Task inputs:
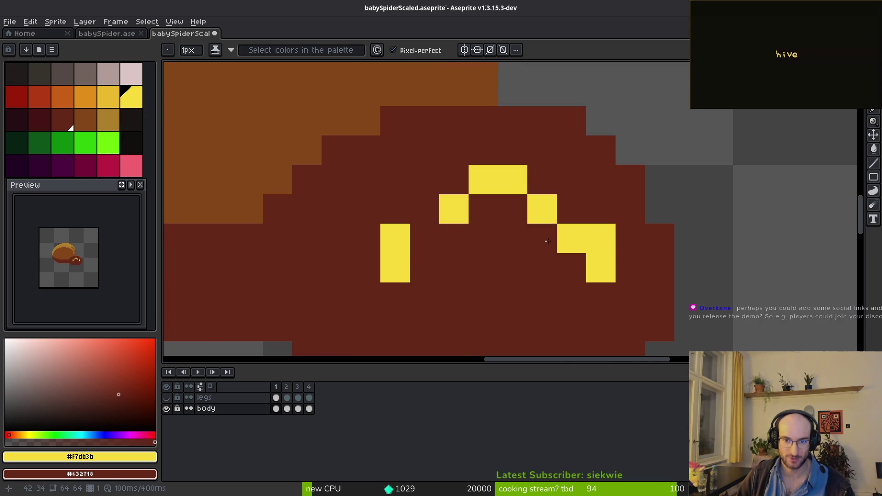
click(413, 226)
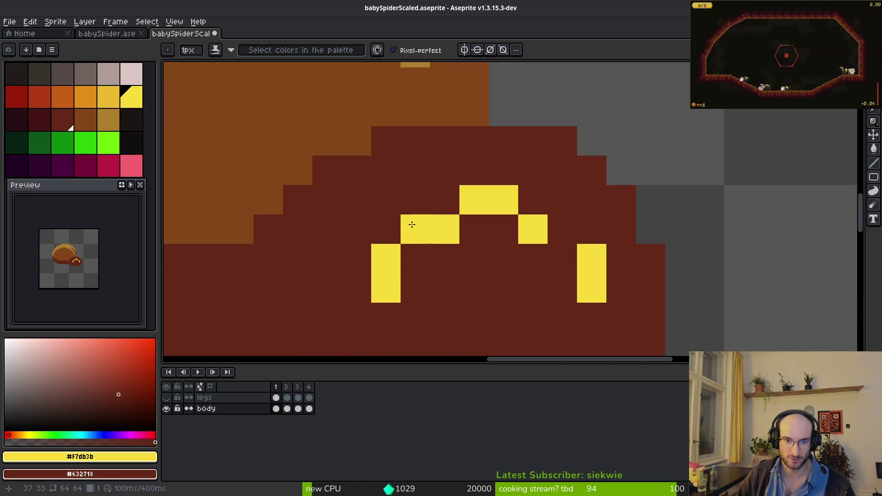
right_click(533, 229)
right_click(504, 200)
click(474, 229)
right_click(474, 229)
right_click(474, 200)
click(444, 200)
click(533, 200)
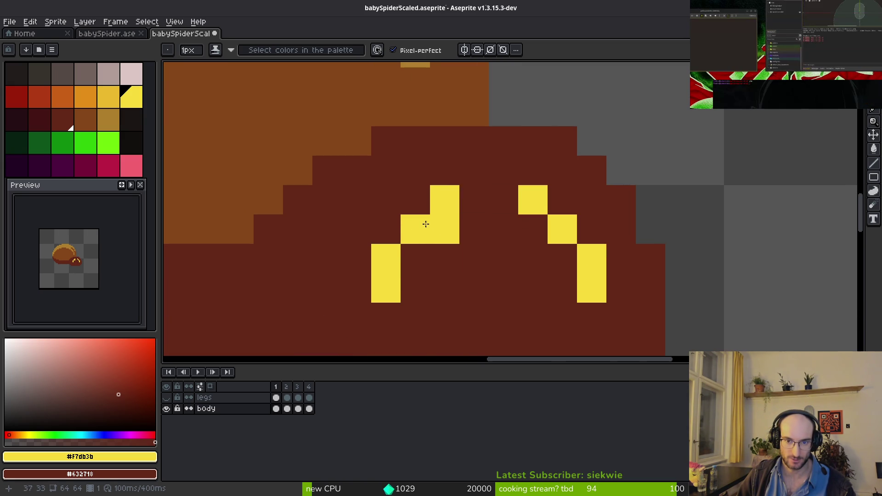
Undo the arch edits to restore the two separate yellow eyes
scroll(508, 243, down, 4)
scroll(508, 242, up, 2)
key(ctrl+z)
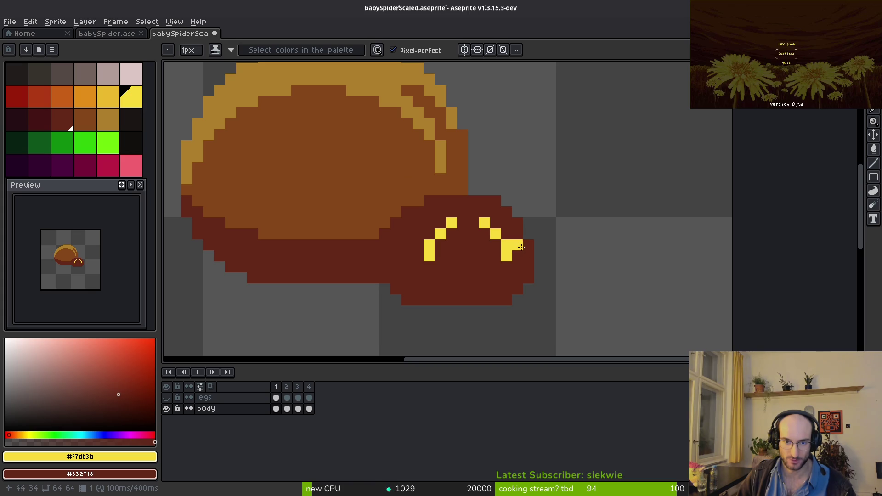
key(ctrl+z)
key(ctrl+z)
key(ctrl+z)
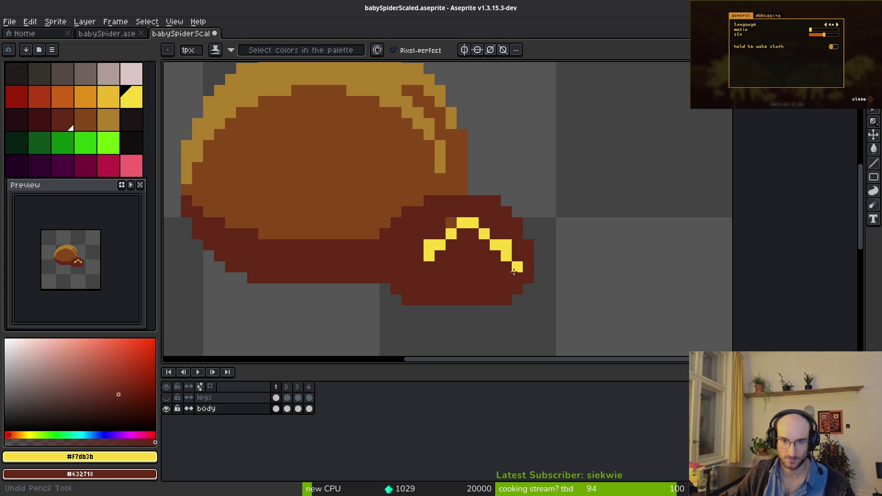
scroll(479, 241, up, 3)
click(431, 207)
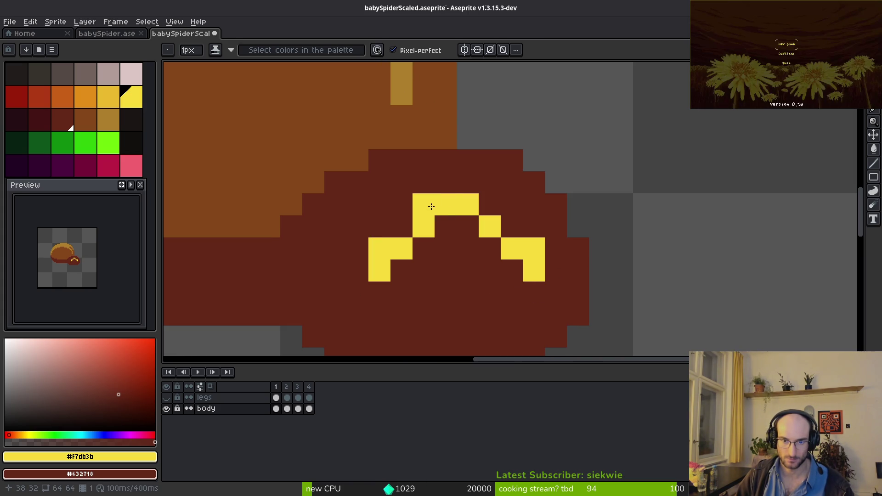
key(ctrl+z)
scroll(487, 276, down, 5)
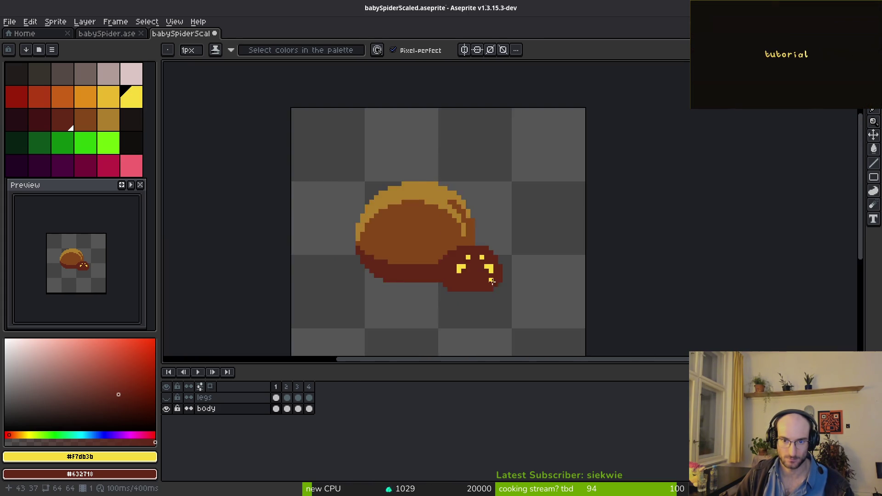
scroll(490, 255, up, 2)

Work task: Would you retype all the lines shown above, exactly as written and without any picture?

Reply:
click(413, 226)
right_click(533, 229)
right_click(504, 200)
click(474, 229)
right_click(474, 229)
right_click(474, 200)
click(444, 200)
click(533, 200)
Undo the arch edits to restore the two separate yellow eyes
scroll(508, 243, down, 4)
scroll(508, 242, up, 2)
key(ctrl+z)
key(ctrl+z)
key(ctrl+z)
key(ctrl+z)
scroll(479, 241, up, 3)
click(431, 207)
key(ctrl+z)
scroll(487, 276, down, 5)
scroll(490, 255, up, 2)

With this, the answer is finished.